WHAT TO DO |
- a) In the forum thread about couples-only motorhome sites, where had the first poster and his wife seen such sites listed?
- b) Pick up the forum thread about couples-only motorhome sites and carry it on past its final sentence.

GIVEN PASSAGE |
====

# Motorhome site just for couples



## 92180 (May 1, 2005)

I asked this question a couple of days ago worded differently and it would appear that censorship has removed a genuine question.

My wife and I would like any information or recommendations on sites for couples only.

We have seen some listed in the CC magazine . Are they any good, better than family sites or no different?


----------



## xgx (Oct 14, 2005)

Best plan is to give 'em a try ... if they're any good, add to the site database

not that it'll do me much good :? 99% of searches to date have come up with zero hits :roll:

These adult sites seem to offer 'the quiet life' ...it ain't necessarily so 8O


----------



## spykal (May 9, 2005)

asgard said:


> I asked this question a couple of days ago worded differently and it would appear that censorship has removed a genuine question.
> 
> My wife and I would like any information or recommendations on sites for couples only.
> 
> We have seen some listed in the CC magazine . Are they any good, better than family sites or no different?


Hi asguard

I am sure that no moderator would have removed your post so I wonder what happened to it....maybe it was lost in the move to the new server.

I have several sites that have been suggested to me to visit that are for "adults" only....I am sure that is what you mean too. I know that we have several members who do have families on the forum and we may be in danger of upsetting them by talking about "adult only" sites. Adult only sites tend to be run by owners who have realised that there is a market for this type of site ...just as there is a market for "all singing and dancing" sites for the families that wish to have it all!

====

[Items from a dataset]
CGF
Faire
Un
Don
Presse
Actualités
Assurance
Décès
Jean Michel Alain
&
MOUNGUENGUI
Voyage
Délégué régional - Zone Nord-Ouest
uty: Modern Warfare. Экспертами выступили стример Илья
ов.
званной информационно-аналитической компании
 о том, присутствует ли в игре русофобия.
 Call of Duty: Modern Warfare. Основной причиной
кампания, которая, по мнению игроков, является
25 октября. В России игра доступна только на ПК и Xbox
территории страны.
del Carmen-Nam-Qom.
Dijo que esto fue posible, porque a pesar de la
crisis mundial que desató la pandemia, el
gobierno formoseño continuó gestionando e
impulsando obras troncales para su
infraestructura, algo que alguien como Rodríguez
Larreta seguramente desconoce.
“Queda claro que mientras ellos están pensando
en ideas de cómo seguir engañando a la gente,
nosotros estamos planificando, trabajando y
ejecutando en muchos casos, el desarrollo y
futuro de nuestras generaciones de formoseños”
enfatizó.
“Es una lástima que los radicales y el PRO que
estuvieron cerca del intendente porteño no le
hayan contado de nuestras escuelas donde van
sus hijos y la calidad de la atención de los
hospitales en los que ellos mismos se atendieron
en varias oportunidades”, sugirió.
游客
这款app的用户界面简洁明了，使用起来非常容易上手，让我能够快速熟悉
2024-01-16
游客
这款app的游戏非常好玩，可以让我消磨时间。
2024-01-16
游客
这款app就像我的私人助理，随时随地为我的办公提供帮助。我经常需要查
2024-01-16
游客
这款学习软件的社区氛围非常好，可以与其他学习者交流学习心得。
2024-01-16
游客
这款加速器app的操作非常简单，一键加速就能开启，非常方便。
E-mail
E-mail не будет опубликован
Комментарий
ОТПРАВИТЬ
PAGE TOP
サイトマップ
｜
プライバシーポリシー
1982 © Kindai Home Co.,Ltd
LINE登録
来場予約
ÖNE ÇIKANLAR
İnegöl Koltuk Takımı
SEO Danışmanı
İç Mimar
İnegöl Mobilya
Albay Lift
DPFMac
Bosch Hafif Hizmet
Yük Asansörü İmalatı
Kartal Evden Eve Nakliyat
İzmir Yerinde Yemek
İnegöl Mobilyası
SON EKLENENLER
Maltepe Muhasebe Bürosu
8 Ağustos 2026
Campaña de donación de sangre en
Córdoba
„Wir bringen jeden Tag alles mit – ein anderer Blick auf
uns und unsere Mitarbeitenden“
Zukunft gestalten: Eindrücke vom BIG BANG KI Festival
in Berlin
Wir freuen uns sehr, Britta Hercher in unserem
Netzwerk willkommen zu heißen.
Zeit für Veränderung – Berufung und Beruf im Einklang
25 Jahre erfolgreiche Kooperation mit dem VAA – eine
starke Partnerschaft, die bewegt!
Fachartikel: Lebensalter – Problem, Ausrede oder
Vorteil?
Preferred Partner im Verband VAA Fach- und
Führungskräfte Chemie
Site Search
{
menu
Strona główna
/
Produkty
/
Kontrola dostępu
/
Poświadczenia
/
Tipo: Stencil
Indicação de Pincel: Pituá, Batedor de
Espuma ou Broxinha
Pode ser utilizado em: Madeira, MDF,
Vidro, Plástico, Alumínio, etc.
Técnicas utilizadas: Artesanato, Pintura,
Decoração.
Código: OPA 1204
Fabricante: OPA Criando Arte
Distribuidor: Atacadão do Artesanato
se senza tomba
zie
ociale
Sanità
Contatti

====

LIST OF ANSWERS |
- a) In the CC magazine.

- b)
Having sucessfully got to that stage of life where all the fledglings have flown the nest I am quite taken with visiting a site that has no sprogs about...I know that this may sound selfish but at my age I am allowed to be selfish.

I know that when we are "out and about" if we see that a site is referred to as having "all inclusive entertainment" we just pass by. If it says "Quiet, rural, isolated" thats the one we choose. It's a case of choose whatever you want or whatever you think will suit you.

There is a place for the family site and a place for the adult only site.

I have yet to try an adult only site but it is definitely on our schedule for this year....The Oaks at Glastonbury sounds a likely stopping place.

Mike


----------



## 88927 (May 10, 2005)

Hi asguard. 
I think you put up your original post on Sunday morning (if my memory serves me) between 09:30 and about 12:00. If this was the case then no-one "censored" your post, it just got left on the old server as was described by Nuke in his posting about the changeover.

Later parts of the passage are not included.